Lucky, Saleem thought, was relative.
It was forty-five minutes of chaos. A few cool heads had taken control and shouted out orders. Someone took the inconsolable bride into a back room. Her new husband, paralyzed with fear during the mayhem, felt his own body for bullet wounds that were not there. One of the shooters had aimed directly at him and fired, but the gun had jammed.
Lucky.
Saleem found himself whispering his prayers, as if his father’s hands were on his shoulders, turning him away from the windows and bringing him to the ground. He touched the lifeless watch on his wrist, absent of the soft ticking that once lulled him to sleep.

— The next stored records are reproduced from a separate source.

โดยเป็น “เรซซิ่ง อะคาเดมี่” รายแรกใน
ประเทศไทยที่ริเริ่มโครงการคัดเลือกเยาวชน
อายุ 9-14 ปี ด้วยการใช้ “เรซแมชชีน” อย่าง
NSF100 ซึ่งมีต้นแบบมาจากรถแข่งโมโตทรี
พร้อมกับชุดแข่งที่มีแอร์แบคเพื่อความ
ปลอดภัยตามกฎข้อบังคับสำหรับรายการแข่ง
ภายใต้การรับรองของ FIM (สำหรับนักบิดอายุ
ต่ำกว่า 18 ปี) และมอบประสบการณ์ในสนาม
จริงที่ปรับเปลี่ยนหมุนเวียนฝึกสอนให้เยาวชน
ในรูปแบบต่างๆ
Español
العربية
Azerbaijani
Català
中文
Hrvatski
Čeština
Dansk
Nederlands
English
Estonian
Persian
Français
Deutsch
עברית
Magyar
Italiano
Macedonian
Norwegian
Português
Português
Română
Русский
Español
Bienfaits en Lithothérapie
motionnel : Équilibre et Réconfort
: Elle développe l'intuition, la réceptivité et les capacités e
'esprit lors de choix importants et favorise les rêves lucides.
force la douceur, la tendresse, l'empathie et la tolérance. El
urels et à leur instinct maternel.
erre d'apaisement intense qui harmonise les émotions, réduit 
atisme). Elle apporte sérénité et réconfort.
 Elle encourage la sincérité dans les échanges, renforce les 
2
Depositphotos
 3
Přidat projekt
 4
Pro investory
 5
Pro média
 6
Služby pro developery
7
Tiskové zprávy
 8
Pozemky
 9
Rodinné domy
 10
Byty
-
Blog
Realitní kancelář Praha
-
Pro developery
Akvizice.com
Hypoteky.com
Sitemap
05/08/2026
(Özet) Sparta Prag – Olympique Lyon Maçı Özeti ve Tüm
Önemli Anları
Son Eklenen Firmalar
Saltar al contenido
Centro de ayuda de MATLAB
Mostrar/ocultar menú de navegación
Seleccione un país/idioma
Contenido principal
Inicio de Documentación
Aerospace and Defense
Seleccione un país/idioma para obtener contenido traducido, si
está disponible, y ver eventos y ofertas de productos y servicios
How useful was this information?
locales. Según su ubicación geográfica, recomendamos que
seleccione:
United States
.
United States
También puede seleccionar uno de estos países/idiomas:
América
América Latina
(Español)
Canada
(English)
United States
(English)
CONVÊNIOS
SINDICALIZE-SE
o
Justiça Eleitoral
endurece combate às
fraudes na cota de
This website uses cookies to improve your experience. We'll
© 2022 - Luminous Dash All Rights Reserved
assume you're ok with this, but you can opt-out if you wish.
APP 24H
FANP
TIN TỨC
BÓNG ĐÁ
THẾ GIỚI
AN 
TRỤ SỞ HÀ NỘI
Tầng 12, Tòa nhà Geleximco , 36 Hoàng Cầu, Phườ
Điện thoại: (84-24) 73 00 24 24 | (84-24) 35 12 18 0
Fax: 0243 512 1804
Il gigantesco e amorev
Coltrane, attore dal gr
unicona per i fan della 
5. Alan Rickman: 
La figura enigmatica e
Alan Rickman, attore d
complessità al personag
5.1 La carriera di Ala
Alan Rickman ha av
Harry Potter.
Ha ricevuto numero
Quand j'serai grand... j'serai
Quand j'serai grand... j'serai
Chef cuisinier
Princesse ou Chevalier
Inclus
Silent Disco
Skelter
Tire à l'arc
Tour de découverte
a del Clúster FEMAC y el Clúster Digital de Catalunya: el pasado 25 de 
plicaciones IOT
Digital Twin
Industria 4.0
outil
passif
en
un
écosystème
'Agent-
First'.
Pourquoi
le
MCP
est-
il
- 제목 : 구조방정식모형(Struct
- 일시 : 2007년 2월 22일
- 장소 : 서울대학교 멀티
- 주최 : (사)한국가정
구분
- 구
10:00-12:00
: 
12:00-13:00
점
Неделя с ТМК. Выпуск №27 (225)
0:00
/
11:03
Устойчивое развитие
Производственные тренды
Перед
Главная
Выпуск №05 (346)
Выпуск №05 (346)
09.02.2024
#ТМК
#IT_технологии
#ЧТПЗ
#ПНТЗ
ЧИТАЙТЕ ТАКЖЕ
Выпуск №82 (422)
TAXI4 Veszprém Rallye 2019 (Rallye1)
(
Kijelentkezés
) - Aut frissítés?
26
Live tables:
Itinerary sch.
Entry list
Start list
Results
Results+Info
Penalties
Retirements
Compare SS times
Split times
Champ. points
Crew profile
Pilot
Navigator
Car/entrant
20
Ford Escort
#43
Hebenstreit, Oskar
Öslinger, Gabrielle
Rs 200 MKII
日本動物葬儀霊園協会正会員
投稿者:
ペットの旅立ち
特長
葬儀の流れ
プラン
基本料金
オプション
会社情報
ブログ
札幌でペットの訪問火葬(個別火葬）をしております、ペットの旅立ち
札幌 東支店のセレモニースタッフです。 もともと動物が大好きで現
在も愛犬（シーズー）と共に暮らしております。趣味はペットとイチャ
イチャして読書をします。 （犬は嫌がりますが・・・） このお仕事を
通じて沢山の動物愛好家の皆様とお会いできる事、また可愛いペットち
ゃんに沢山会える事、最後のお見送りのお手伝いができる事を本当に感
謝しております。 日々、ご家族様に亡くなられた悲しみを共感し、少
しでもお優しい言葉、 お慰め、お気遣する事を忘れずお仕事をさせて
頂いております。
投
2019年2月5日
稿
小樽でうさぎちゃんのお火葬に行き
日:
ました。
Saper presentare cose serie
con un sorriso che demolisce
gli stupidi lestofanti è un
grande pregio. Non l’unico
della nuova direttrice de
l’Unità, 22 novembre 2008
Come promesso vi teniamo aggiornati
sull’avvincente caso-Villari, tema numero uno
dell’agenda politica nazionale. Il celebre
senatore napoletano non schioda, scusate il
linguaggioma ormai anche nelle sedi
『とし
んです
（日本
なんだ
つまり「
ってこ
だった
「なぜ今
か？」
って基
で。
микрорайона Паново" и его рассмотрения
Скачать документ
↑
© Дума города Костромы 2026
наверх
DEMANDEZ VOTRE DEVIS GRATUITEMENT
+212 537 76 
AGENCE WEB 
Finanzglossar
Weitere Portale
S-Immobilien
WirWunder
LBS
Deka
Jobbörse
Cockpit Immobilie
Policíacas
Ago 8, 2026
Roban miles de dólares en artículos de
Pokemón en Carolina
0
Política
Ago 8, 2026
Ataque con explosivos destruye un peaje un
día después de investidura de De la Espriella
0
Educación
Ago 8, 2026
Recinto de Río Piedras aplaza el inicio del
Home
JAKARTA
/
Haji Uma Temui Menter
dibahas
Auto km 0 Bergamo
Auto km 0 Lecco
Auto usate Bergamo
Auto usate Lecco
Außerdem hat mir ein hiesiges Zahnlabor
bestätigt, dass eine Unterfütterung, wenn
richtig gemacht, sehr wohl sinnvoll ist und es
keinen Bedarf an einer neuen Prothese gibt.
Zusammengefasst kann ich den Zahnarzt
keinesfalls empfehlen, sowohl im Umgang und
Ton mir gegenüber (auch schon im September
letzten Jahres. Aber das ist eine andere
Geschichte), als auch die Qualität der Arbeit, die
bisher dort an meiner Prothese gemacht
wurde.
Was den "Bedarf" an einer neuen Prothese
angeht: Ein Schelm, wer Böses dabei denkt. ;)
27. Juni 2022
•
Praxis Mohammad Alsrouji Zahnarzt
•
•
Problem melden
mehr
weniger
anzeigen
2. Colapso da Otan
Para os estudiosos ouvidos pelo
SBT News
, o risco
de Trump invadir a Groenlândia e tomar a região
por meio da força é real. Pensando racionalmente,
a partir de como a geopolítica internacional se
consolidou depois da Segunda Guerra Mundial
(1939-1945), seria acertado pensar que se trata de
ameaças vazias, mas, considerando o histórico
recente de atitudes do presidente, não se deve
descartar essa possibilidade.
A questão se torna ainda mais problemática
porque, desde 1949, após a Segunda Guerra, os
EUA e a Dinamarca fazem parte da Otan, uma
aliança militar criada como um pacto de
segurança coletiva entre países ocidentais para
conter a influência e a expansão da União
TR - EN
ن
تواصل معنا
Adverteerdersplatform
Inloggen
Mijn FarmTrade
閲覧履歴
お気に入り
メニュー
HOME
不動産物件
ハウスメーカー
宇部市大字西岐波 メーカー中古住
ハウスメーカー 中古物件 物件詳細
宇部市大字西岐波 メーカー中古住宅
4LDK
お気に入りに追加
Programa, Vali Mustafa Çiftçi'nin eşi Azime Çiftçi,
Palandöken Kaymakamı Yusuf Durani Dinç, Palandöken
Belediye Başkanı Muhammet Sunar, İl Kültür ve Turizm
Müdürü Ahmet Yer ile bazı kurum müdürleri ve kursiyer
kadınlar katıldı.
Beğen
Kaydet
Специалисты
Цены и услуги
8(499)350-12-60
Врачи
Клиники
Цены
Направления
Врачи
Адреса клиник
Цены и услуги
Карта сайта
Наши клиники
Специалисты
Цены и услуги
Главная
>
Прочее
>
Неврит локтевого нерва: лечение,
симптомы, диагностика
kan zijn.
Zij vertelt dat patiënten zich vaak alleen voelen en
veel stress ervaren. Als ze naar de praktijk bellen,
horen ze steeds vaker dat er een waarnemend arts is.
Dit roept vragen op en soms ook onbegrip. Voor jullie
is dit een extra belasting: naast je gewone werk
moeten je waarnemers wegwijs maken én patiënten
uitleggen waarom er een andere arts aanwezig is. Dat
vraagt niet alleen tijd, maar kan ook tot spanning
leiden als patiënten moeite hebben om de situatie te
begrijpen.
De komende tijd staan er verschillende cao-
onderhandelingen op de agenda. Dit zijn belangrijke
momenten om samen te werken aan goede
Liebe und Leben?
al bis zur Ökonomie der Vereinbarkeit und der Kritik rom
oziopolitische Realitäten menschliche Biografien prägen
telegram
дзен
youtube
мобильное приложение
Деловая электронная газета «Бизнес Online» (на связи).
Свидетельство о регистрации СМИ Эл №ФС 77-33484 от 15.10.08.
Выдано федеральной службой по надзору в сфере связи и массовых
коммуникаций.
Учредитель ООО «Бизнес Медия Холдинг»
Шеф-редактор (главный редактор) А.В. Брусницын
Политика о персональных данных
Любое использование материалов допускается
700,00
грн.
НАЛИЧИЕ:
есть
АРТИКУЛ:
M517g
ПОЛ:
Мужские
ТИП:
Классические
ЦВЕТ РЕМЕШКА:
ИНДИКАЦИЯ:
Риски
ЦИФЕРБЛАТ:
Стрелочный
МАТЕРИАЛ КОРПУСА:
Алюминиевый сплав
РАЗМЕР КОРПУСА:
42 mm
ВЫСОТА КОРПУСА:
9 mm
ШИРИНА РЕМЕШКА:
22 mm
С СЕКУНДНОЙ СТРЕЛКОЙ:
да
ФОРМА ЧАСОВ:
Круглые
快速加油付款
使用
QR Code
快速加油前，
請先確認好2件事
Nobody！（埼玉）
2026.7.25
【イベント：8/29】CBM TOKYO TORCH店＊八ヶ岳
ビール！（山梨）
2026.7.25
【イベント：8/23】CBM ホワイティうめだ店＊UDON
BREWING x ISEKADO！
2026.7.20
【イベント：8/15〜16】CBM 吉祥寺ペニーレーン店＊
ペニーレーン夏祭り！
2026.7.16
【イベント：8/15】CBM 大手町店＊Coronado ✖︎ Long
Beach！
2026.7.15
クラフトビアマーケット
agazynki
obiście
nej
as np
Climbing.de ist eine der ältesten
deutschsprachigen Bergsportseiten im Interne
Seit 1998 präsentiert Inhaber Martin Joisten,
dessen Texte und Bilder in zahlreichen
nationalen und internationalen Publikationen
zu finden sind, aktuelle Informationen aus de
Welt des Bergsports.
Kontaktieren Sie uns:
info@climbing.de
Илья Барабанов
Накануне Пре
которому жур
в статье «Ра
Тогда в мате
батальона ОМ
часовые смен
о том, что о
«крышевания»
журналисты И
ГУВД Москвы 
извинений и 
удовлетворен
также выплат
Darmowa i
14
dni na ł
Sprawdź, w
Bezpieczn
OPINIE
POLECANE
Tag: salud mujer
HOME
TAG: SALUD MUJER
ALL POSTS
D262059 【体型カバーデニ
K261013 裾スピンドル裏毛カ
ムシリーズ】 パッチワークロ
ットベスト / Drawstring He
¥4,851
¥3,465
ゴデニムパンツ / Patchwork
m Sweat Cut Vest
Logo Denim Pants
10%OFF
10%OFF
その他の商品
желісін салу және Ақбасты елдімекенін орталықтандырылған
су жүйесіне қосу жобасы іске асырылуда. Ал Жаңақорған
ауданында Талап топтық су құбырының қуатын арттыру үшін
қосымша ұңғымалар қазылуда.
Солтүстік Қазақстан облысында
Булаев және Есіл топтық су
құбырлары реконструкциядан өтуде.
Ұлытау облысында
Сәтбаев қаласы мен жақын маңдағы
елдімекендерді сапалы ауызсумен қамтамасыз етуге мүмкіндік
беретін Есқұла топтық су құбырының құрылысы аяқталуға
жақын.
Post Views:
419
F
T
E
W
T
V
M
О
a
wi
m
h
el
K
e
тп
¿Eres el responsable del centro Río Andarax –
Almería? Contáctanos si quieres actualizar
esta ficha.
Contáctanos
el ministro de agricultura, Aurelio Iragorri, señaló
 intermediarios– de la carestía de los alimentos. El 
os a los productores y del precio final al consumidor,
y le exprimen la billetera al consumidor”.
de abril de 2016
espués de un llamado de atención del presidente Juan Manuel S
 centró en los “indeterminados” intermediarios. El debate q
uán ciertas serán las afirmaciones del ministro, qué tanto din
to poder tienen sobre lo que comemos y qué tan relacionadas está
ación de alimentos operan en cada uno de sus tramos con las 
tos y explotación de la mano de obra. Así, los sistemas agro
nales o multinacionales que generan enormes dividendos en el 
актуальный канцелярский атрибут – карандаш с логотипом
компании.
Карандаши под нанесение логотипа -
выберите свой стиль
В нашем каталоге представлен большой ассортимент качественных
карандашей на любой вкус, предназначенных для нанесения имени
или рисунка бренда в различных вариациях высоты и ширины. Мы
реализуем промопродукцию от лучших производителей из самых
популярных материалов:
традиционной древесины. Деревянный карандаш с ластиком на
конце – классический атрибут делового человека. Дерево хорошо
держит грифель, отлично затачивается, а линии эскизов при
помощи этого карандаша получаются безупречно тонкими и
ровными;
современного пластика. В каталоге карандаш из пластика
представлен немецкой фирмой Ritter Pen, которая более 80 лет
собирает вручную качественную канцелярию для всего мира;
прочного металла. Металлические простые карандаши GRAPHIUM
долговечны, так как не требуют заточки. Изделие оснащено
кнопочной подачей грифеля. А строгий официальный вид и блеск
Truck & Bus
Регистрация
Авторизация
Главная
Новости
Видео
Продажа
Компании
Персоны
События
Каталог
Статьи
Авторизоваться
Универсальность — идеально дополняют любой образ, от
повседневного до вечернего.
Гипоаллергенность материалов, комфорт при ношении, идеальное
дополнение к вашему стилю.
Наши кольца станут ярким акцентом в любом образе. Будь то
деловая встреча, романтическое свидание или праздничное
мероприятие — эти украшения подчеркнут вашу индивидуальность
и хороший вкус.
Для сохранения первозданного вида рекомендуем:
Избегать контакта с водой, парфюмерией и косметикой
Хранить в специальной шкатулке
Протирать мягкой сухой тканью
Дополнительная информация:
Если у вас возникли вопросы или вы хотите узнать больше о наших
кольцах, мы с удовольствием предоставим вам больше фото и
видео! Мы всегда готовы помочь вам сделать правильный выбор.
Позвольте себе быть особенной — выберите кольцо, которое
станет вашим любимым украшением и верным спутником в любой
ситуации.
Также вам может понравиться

Kamal’s father had driven them home, filling them in on what had happened. Three men had burst into the house. They’d been recognized immediately as sons of the neighboring farm family—boys who had wanted this bride for their own clan. Slighted and incensed, they’d decided to exact their revenge on the young couple’s wedding night.
They directed their aim at the bride’s father, the groom, and then the bride’s brothers. Guests ran for cover, hiding under tables full of celebratory sweets and escaping into adjacent rooms.
They’d spared the bride, a punishment in itself.
Kamal had never seen more than a bloodied nose in a street fight.
Things are different outside the town’s limits. People take their own revenge when they feel they’ve been dishonored.
It was forever before the police officers arrived. They shook their heads and went from person to person, assessing the damage. They took notes, but it was unclear what they would do about the attackers. Kamal’s father decided to take the boys home. His mother was in another car with his aunts and cousins.
SALEEM HAD FALLEN ASLEEP THINKING OF WHAT KAMAL’S FATHER had said.
Grudges don’t die—people do.
Saleem woke abruptly to the sound of Madar-jan shrieking. She ripped the bedsheet off him. He bolted upright, his eyes bloodshot. Her hands were on him, touching his chest and face.
“What happened? Why is there blood on your clothes? Where are you hurt?”